-------- COLLECTED DATA

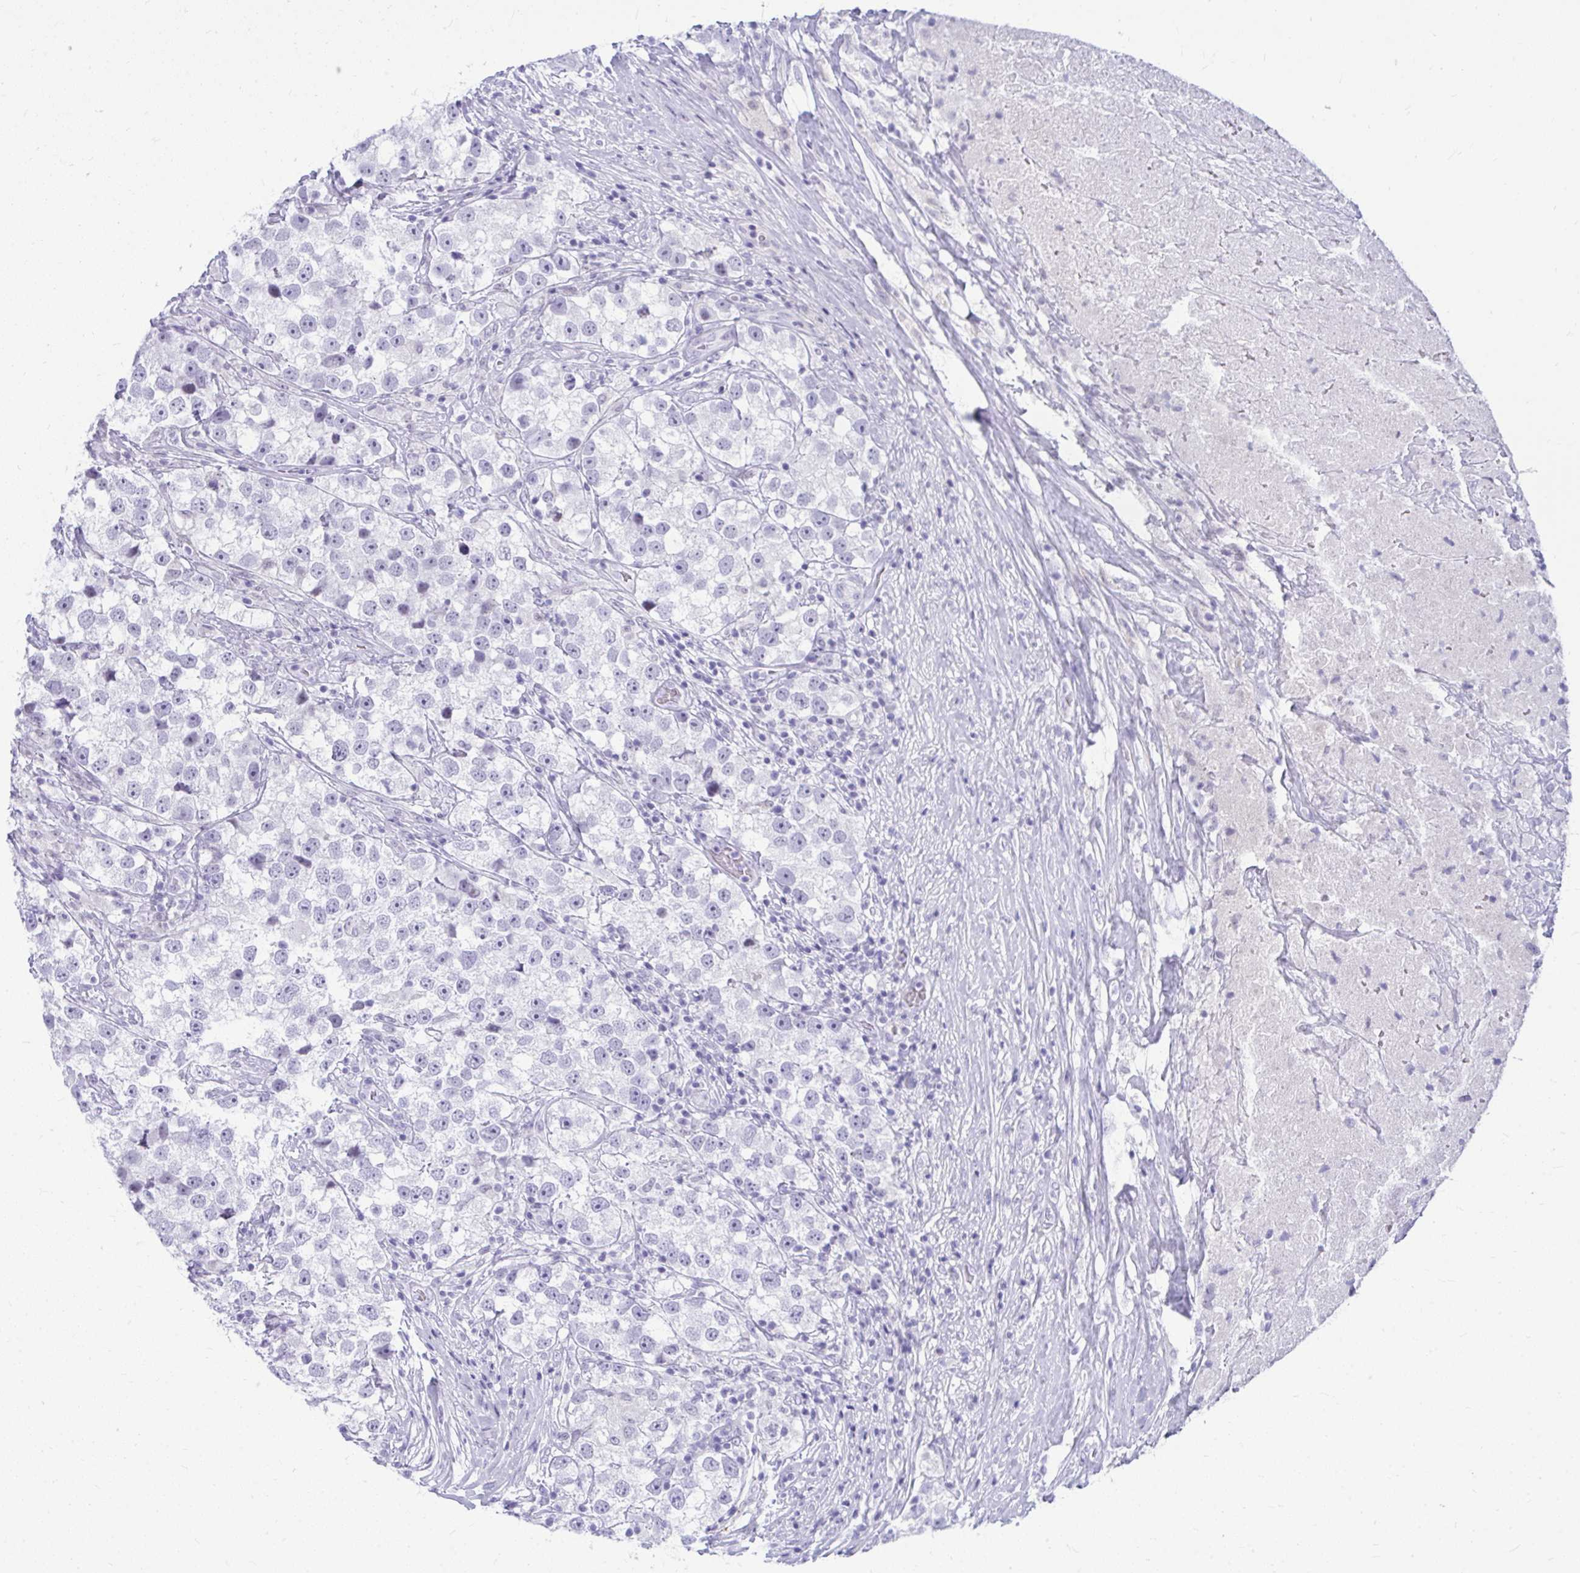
{"staining": {"intensity": "negative", "quantity": "none", "location": "none"}, "tissue": "testis cancer", "cell_type": "Tumor cells", "image_type": "cancer", "snomed": [{"axis": "morphology", "description": "Seminoma, NOS"}, {"axis": "topography", "description": "Testis"}], "caption": "A high-resolution histopathology image shows immunohistochemistry staining of seminoma (testis), which exhibits no significant positivity in tumor cells.", "gene": "OR5F1", "patient": {"sex": "male", "age": 46}}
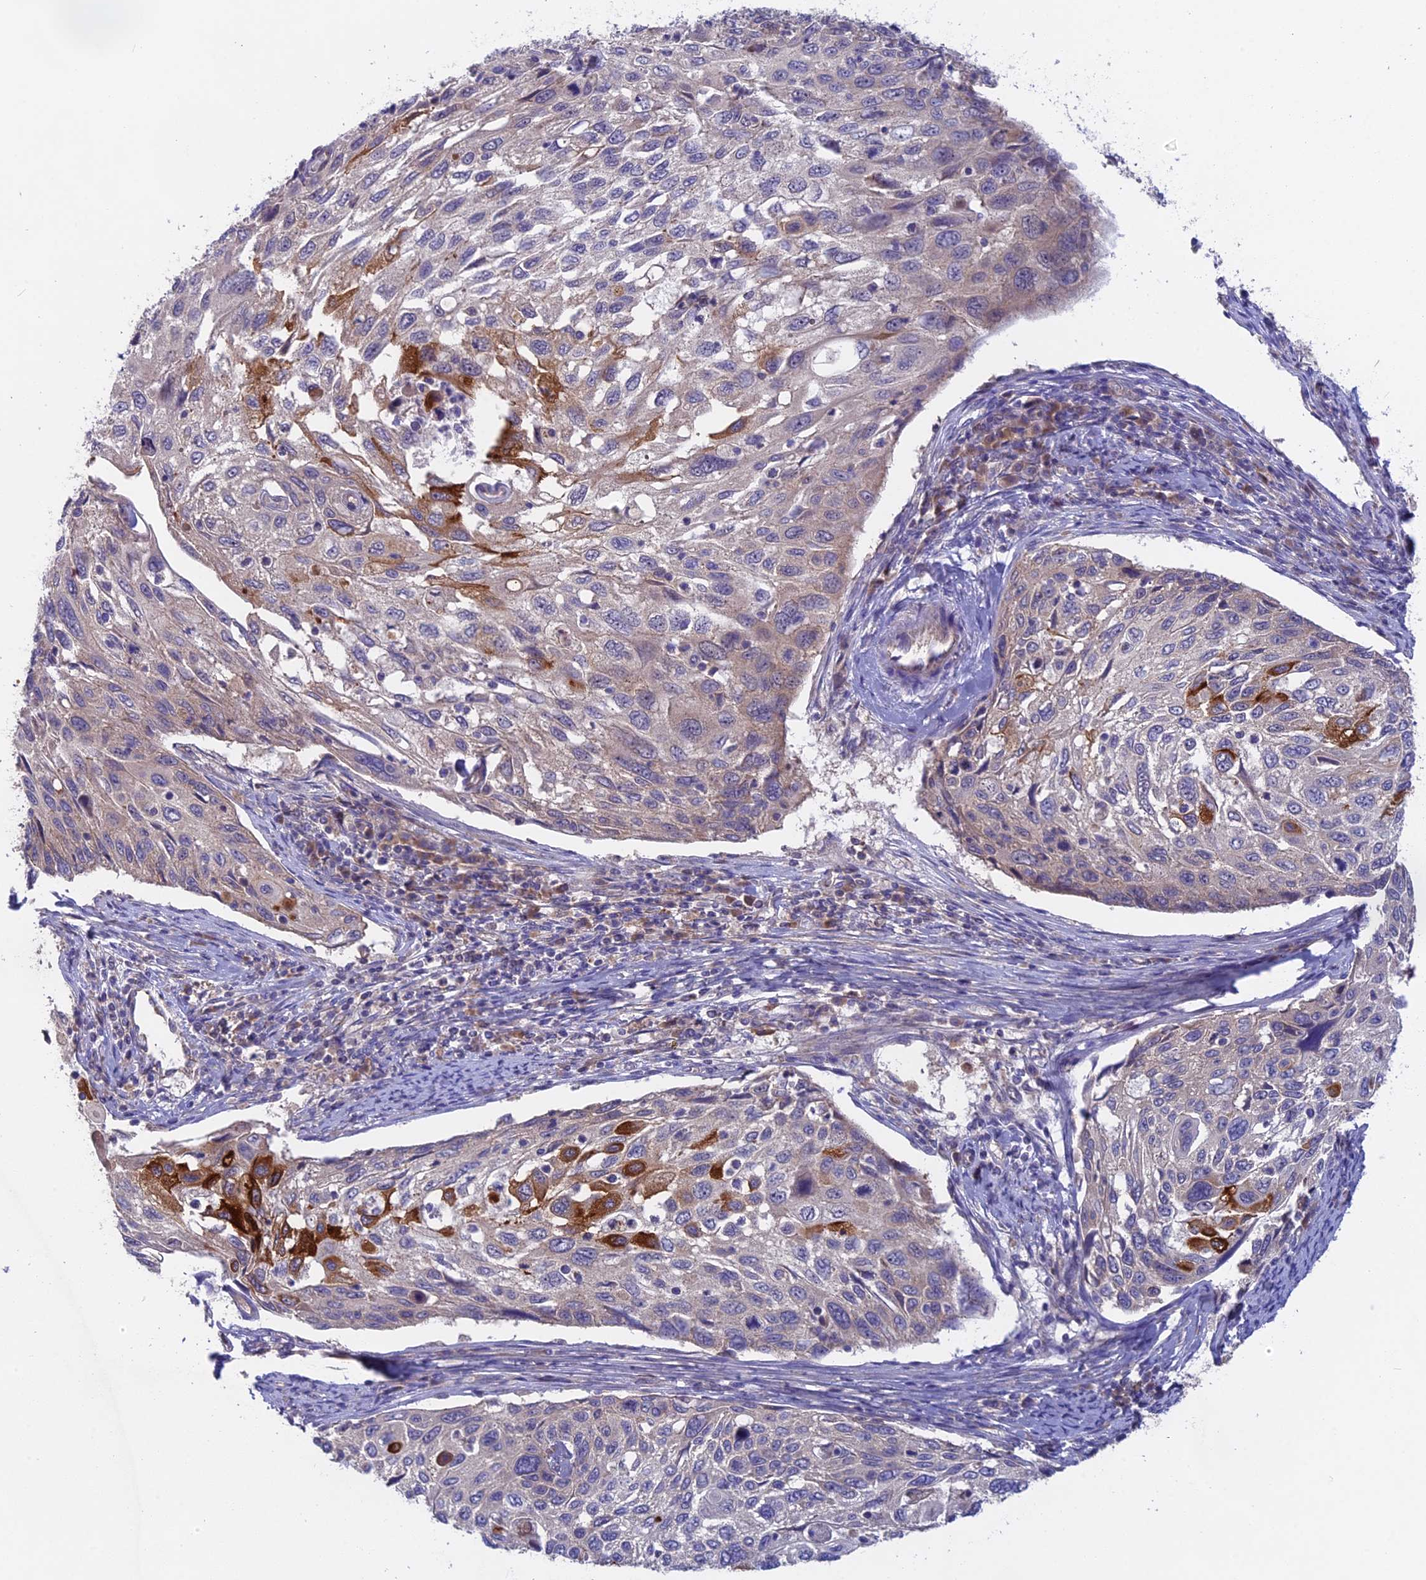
{"staining": {"intensity": "strong", "quantity": "<25%", "location": "cytoplasmic/membranous"}, "tissue": "cervical cancer", "cell_type": "Tumor cells", "image_type": "cancer", "snomed": [{"axis": "morphology", "description": "Squamous cell carcinoma, NOS"}, {"axis": "topography", "description": "Cervix"}], "caption": "Cervical cancer (squamous cell carcinoma) was stained to show a protein in brown. There is medium levels of strong cytoplasmic/membranous expression in approximately <25% of tumor cells.", "gene": "TENT4B", "patient": {"sex": "female", "age": 70}}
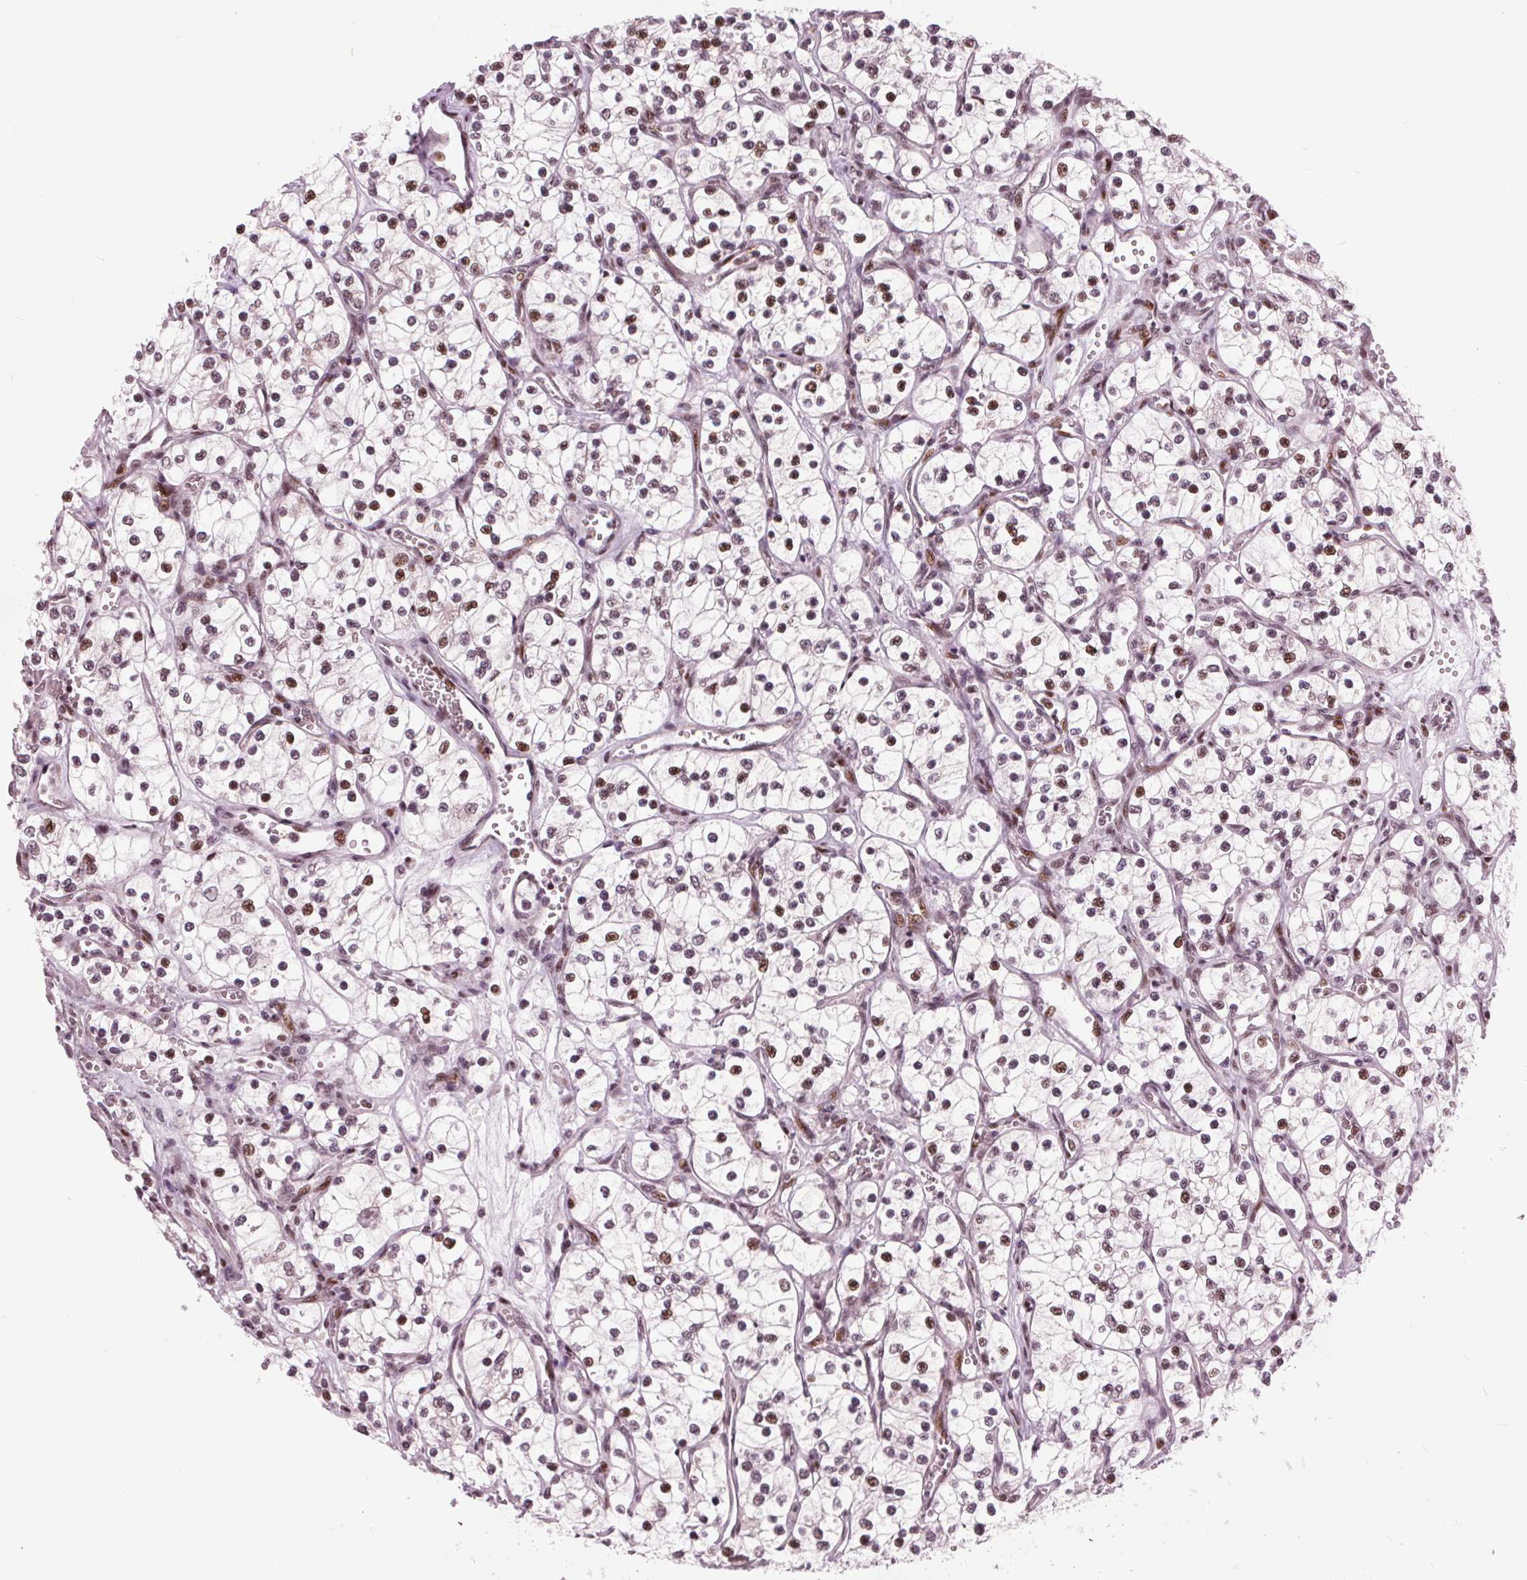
{"staining": {"intensity": "moderate", "quantity": "25%-75%", "location": "nuclear"}, "tissue": "renal cancer", "cell_type": "Tumor cells", "image_type": "cancer", "snomed": [{"axis": "morphology", "description": "Adenocarcinoma, NOS"}, {"axis": "topography", "description": "Kidney"}], "caption": "Immunohistochemical staining of renal cancer demonstrates moderate nuclear protein staining in about 25%-75% of tumor cells.", "gene": "TTC34", "patient": {"sex": "female", "age": 69}}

----------------

**EXERCISE GOAL**
Could you retype exactly the lines running from the one with "cancer (squamous cell" to the end of the material above, pictures omitted?

**RESPONSE AREA**
{"staining": {"intensity": "strong", "quantity": "<25%", "location": "cytoplasmic/membranous"}, "tissue": "cervical cancer", "cell_type": "Tumor cells", "image_type": "cancer", "snomed": [{"axis": "morphology", "description": "Squamous cell carcinoma, NOS"}, {"axis": "topography", "description": "Cervix"}], "caption": "Cervical cancer (squamous cell carcinoma) was stained to show a protein in brown. There is medium levels of strong cytoplasmic/membranous expression in approximately <25% of tumor cells.", "gene": "TENT4B", "patient": {"sex": "female", "age": 70}}
{"staining": {"intensity": "moderate", "quantity": "25%-75%", "location": "nuclear"}, "tissue": "renal cancer", "cell_type": "Tumor cells", "image_type": "cancer", "snomed": [{"axis": "morphology", "description": "Adenocarcinoma, NOS"}, {"axis": "topography", "description": "Kidney"}], "caption": "Immunohistochemical staining of renal cancer demonstrates moderate nuclear protein staining in about 25%-75% of tumor cells.", "gene": "TTC34", "patient": {"sex": "female", "age": 69}}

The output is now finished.